[TRECHO DO TEXTO]
-- -- --
Em artigo intitulado ‘Quem nasceu primeiro, a corrupção ou o corrupto?‘, neste Observatório da Imprensa, fiz esta observação:
‘Durante muitos anos, exigimos um basta! Cansamos de ver bandido pé-de-chinelo, peito de fora e bermudão surrado, entrando em camburão da polícia. Repetimos exaustivamente a frase ‘No Brasil só se prende ladrão de galinha’. Descobrimos que, do tráfico de drogas, só se prendem os chefões do terceiro escalão, aqueles que têm condições de melhorar a renda de policiais e agentes carcerários. São os que mantêm o tráfico nos presídios; consumidores em potencial, pagam bem por um celular e pelas visitas íntimas. A raia miudinha é massacrada, não tem direito a prisão, vai direto para o cemitério. Exceto alguns escolhidos para servir como material de referência da produtividade das delegacias e de laranja nos presídios.’
Na quarta-feira (27/6), as polícias militar e civil do Estado do Rio de Janeiro, com o apoio da Força Nacional de Segurança Pública, realizaram uma operação de guerra no Complexo do Alemão, um conjunto de favelas situado na Zona Norte da cidade.
No mesmo dia da mega-operação policial, que mobilizou 1.350 homens e carros de combate (caveirões), os noticiários de TV e edições on line de grandes jornais, ainda no período da tarde, informavam que as 19 pessoas mortas durante o conflito eram bandidos, traficantes que controlam o tráfico de drogas naquela área. Delegados que participam da operação declararam, e os jornais noticiaram, que os mortos no confronto poderiam chegar a 22, provavelmente acreditando-se que alguns cadáveres ainda não teriam sido resgatados.
-- -- --
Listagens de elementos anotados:
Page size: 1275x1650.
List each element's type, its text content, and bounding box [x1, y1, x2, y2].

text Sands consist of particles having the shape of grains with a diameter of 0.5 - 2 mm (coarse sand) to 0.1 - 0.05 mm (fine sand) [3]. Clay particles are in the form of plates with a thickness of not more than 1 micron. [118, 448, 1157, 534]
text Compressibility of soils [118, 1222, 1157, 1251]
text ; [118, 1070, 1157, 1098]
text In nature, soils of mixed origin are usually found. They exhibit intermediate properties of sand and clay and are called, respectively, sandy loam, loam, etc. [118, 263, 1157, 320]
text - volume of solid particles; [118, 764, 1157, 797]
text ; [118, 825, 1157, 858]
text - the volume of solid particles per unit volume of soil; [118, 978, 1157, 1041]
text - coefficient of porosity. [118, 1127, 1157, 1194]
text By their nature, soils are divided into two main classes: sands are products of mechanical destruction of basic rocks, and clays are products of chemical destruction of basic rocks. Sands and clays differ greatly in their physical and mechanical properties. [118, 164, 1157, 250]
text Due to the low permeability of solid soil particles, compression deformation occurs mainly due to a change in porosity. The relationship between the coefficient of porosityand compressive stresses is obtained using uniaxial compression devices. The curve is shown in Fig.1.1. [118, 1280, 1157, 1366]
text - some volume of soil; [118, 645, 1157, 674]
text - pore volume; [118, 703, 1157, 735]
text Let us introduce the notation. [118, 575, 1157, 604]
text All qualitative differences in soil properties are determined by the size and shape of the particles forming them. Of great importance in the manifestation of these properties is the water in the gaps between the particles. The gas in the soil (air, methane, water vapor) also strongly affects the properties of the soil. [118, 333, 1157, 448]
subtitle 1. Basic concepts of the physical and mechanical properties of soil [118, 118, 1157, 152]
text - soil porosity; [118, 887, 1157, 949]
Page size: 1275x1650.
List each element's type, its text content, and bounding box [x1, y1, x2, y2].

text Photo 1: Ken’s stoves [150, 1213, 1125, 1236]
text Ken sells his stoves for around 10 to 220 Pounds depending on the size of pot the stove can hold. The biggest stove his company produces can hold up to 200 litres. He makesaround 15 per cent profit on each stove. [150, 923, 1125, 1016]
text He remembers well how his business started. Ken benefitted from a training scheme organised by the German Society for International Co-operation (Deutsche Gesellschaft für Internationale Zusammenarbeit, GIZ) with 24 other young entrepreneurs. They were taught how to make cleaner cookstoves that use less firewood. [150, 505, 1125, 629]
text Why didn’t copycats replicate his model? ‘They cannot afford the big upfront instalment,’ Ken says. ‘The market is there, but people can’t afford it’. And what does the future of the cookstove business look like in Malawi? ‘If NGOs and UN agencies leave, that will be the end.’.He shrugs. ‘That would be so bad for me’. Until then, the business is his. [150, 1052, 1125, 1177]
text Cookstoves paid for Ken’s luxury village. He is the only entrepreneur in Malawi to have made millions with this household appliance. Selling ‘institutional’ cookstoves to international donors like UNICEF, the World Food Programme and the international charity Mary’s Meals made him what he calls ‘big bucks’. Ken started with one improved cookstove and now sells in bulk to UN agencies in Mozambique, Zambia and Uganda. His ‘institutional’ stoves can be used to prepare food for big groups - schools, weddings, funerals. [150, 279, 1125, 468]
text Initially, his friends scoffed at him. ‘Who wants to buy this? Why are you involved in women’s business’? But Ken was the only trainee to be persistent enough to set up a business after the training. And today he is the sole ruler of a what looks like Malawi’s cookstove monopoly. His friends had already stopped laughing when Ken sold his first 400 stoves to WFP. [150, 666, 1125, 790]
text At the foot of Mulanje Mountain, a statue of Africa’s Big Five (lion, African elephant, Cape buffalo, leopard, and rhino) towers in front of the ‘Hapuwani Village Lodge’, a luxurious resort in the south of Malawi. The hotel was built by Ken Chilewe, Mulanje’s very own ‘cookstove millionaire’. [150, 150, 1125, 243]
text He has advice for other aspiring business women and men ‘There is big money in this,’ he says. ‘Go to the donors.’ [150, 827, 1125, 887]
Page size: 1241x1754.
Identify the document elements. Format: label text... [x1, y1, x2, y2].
-- -- --
[INSTRUÇÃO ESCRITA 1]
Responda às perguntas abaixo com base no texto sobre a operação no Complexo do Alemão.
(a) Em que dia a operação policial foi realizada?
(b) Quantos homens a mega-operação mobilizou?
(c) Segundo o trecho citado no início, que frase foi repetida exaustivamente?
[INSTRUÇÃO ESCRITA 2]
Edite a listagem desde a linha que contém "text Photo 1: Ken’s" até a linha que contém "text Ken sells", trocando "stoves" por "cookstoves" e mantendo todo o resto igual. Apresente apenas essas linhas.

[RESPOSTA COMPLETA 1]
(a) Na quarta-feira (27/6).
(b) 1.350 homens.
(c) ‘No Brasil só se prende ladrão de galinha’.

[RESPOSTA COMPLETA 2]
text Photo 1: Ken’s cookstoves [150, 1213, 1125, 1236]
text Ken sells his cookstoves for around 10 to 220 Pounds depending on the size of pot the stove can hold. The biggest stove his company produces can hold up to 200 litres. He makesaround 15 per cent profit on each stove. [150, 923, 1125, 1016]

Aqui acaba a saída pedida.